Kegiatan Bimtek ini diikuti oleh seluruh guru
dan tenaga kependidikan MTsN 1 Pelalawan sebagai bagian dari komitmen madrasah
dalam meningkatkan mutu pembelajaran dan mendukung implementasi Kurikulum
Merdeka yang menitikberatkan pada pembelajaran yang menyenangkan, kontekstual,
dan berorientasi pada karakter peserta didik.
Acara seperti biasa, diawali dengan pembacaan
doa, menyanyikan lagu Indonesia raya dan juga ada sambutan pertama dari Kepala
MTsN 1 Bakri. Beliau mengharapkan agar Bimtek ini bisa berjalan dengan lancar dan
sukses. Dalam sambutannya, Kepala Kantor Kemenag menyampaikan apresiasi atas
inisiatif MTsN 1 Pelalawan dalam mengembangkan pendekatan Kurikulum Berbasis Cinta sebagai bagian dari inovasi yang memperkuat nilai-nilai kasih
sayang, empati, dan kepedulian dalam proses pendidikan.
“Kurikulum berbasis Cinta adalah pendekatan yang sangat relevan dengan
semangat moderasi beragama dan penguatan karakter siswa madrasah. Kurikulum
yang digagas oleh Kementerian Agama RI ini menekankan pentingnya nilai-nilai
kasih sayang, toleransi, dan kedamaian dalam proses pembelajaran, serta
membangun relasi yang bermakna antara guru dan murid.

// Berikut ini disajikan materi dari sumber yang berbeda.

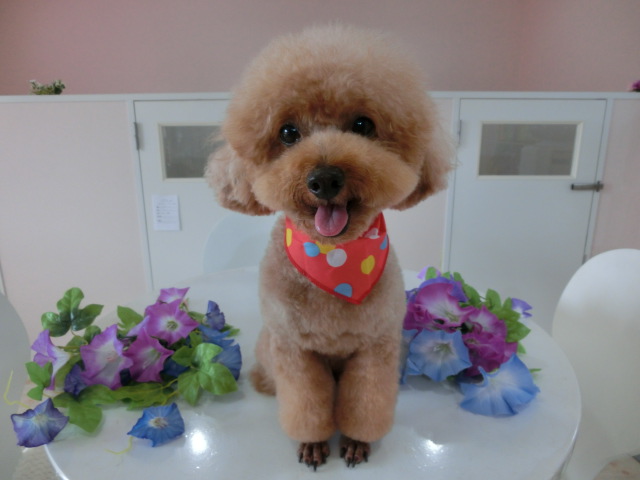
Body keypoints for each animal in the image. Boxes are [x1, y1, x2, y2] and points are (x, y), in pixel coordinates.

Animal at [206, 24, 451, 469]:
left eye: (363, 124)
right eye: (288, 132)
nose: (324, 179)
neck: (335, 261)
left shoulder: (376, 346)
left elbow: (367, 402)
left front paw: (355, 441)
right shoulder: (294, 349)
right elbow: (305, 403)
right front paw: (314, 442)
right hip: (269, 343)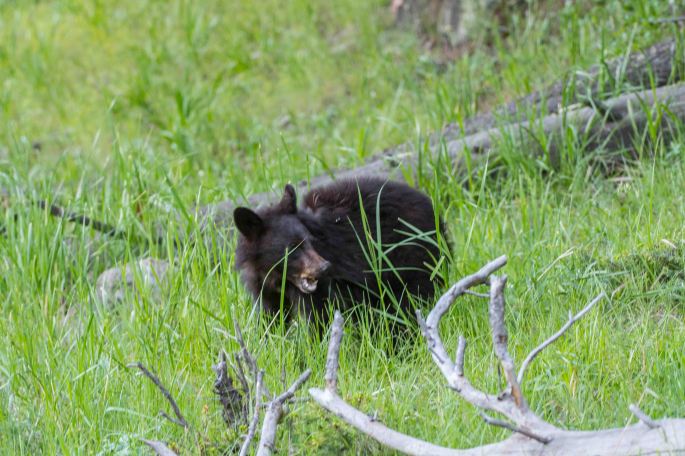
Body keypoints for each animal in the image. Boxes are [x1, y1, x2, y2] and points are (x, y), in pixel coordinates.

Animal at [233, 177, 447, 324]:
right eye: (291, 249)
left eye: (309, 241)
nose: (324, 267)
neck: (278, 278)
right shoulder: (263, 288)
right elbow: (271, 318)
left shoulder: (325, 286)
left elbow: (320, 317)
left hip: (412, 258)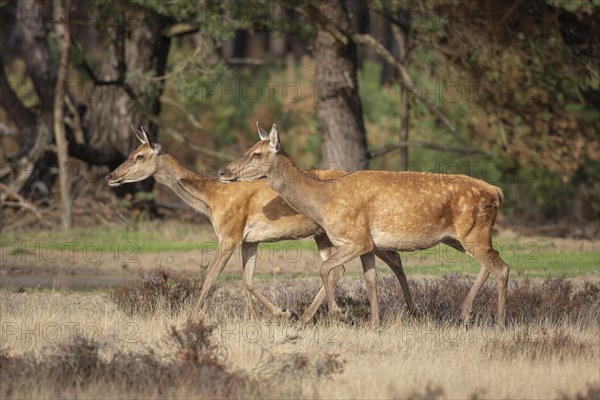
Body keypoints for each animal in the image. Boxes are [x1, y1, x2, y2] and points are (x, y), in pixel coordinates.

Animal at [220, 123, 510, 326]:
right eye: (248, 149)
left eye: (256, 154)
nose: (223, 171)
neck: (325, 201)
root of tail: (497, 192)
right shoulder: (369, 243)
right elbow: (371, 280)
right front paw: (374, 323)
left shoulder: (356, 237)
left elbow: (325, 268)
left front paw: (340, 314)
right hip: (459, 237)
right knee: (491, 264)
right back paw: (466, 313)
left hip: (473, 232)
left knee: (502, 268)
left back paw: (499, 323)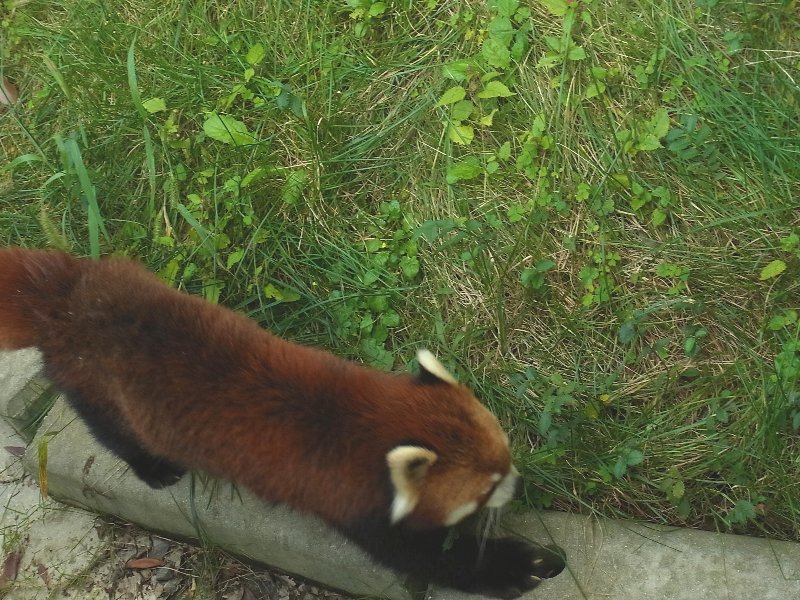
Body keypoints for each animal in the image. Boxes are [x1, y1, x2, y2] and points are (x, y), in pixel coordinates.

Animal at [0, 247, 564, 596]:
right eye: (487, 486)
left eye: (507, 454)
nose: (518, 484)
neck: (367, 420)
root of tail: (65, 294)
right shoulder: (356, 502)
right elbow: (427, 558)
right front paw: (528, 567)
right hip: (93, 383)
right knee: (112, 430)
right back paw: (154, 468)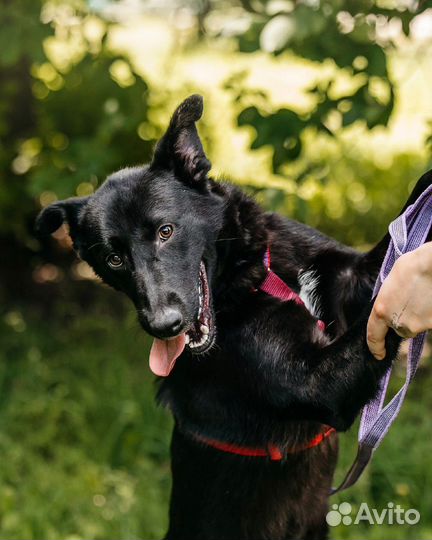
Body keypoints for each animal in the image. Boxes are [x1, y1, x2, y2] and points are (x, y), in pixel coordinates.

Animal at [36, 97, 432, 540]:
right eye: (114, 258)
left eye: (166, 231)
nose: (163, 325)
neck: (262, 274)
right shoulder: (319, 384)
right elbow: (375, 314)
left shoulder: (354, 274)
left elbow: (399, 236)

Beliau juga menekankan pentingnya kolaborasi antara guru, kepala madrasah,
dan pengawas dalam memastikan keberhasilan implementasi Kurikulum Merdeka,
serta mendorong agar nilai-nilai cinta dan kasih sayang terus menjadi ruh dalam
setiap aktivitas pembelajaran di madrasah. Terlebih lagi kepada guru-guru,
Syafwan menyebutkan pentingnya senyum kepada murid rekan kerja dan murid
terutama. Saat kita sudah sampai di sekolah atau tempat kerja kita sebaiknya
meninggalkan masalah yang ada di rumah tetap di rumah dan jangan sampai terbawa
ke sekolah.
Acara yang dihadiri oleh lebih kurang 32 guru ini diharakan dapat
meningkatkan kompetensi masing-masing guru sehingga bisa kemudian mendidik
murid-murid dengan lebih baik kedepannya.